You may remember Virginia Republican Rep. Virgil Goode from December, when he made headlines denouncing newly-elected Minnesota Rep. Keith Ellison, a Muslim who was planning to pose for a photo after his swearing-in holding a copy of the Koran. Invoking the specter of hordes of Muslim congressmen streaming across the borders, Goode wrote to his constituents, “[I]f American citizens don’t wake up and adopt the Virgil Goode position on immigration there will likely be many more Muslims elected to office and demanding the use of the Koran.”
Now Goode is apparently warning that the immigration bill being considered in the Senate may lead to the United States being subsumed into what some on the far-Right are calling a “North American Union,” complete with a unified currency:
Representative Virgil Goode (R-Virginia) hopes the bill's backers will be unable to obtain cloture in the Senate and the bill fails.
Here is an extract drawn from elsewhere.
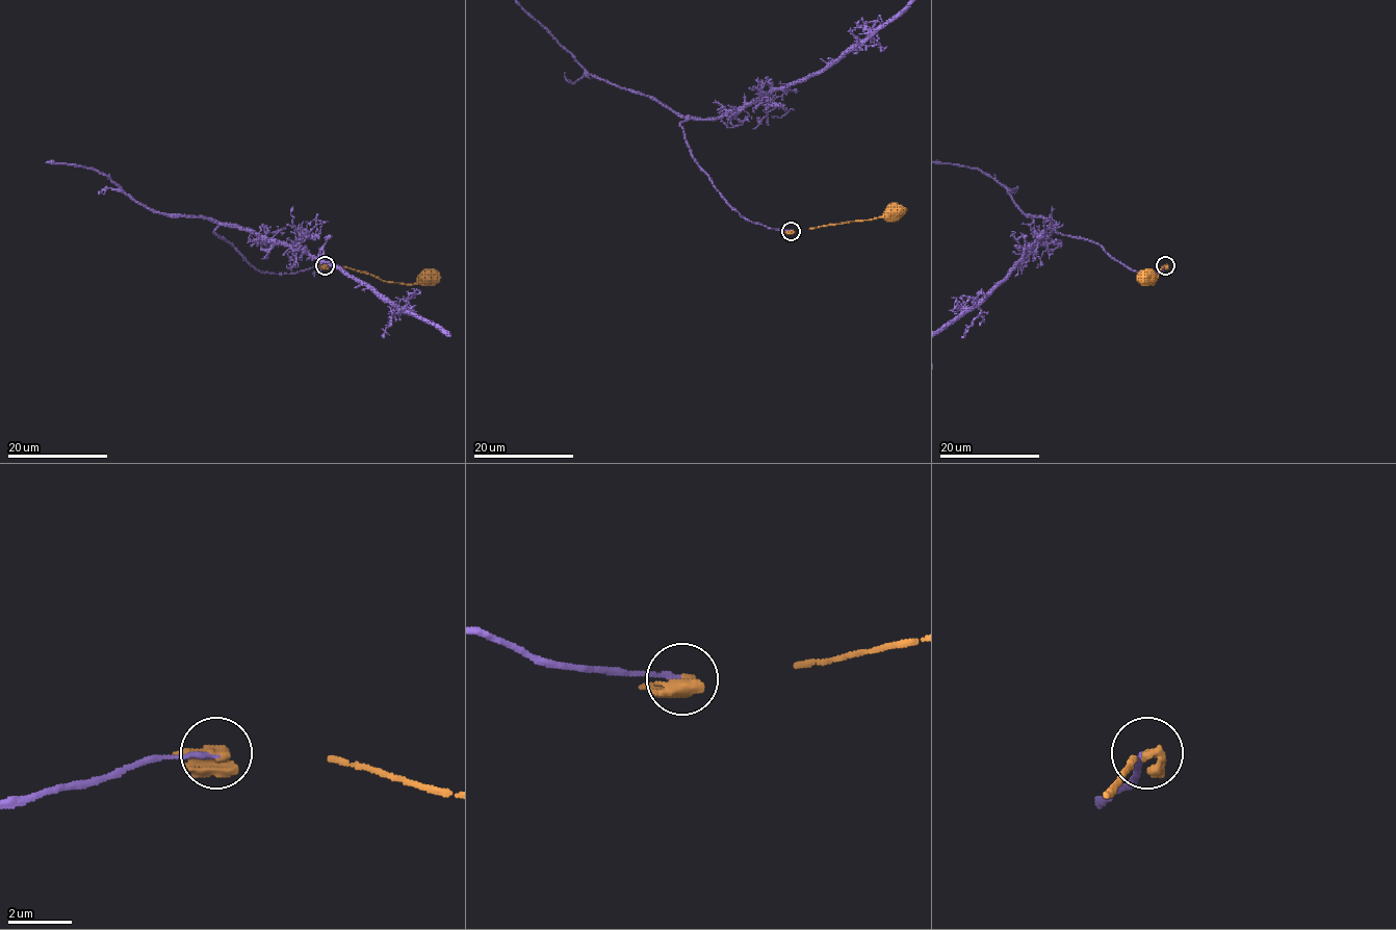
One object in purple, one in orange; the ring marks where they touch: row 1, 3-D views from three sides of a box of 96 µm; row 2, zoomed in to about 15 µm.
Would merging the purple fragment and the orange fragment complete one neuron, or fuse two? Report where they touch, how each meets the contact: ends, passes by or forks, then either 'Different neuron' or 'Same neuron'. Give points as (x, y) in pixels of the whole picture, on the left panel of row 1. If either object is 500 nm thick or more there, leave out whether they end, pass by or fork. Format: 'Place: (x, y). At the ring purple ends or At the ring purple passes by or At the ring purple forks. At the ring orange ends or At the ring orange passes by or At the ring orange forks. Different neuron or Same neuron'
Place: (325, 265). Same neuron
He says the overwhelming majority of Americans oppose amnesty for illegal aliens. …
And with regard to the Security and Prosperity Partnership, the Virginia congressman believes such a merger with Mexico and Canada would only serve to undermine the sovereignty of the United States.
"It will lead us on a path to likely have a North American currency, will further break down the borders between our countries, and it really undermines the concept of the United States of America in favor of something called North America," Goode predicts. "And it will harm the lifestyles and the status and standing of most American citizens," he says.
The theory that mysterious forces such as the Council on Foreign Relations, an obscure professor, and the Bush Administration are plotting to merge the U.S. with Mexico and Canada in a European Union-style entity has been pushed heavily on the Internet by “Swift Vet” co-author Jerome Corsi and the John Birch Society. Phyllis Schlafly recently wrote a letter to the St. Louis Post-Dispatch complaining that the media are giving the plot little credence.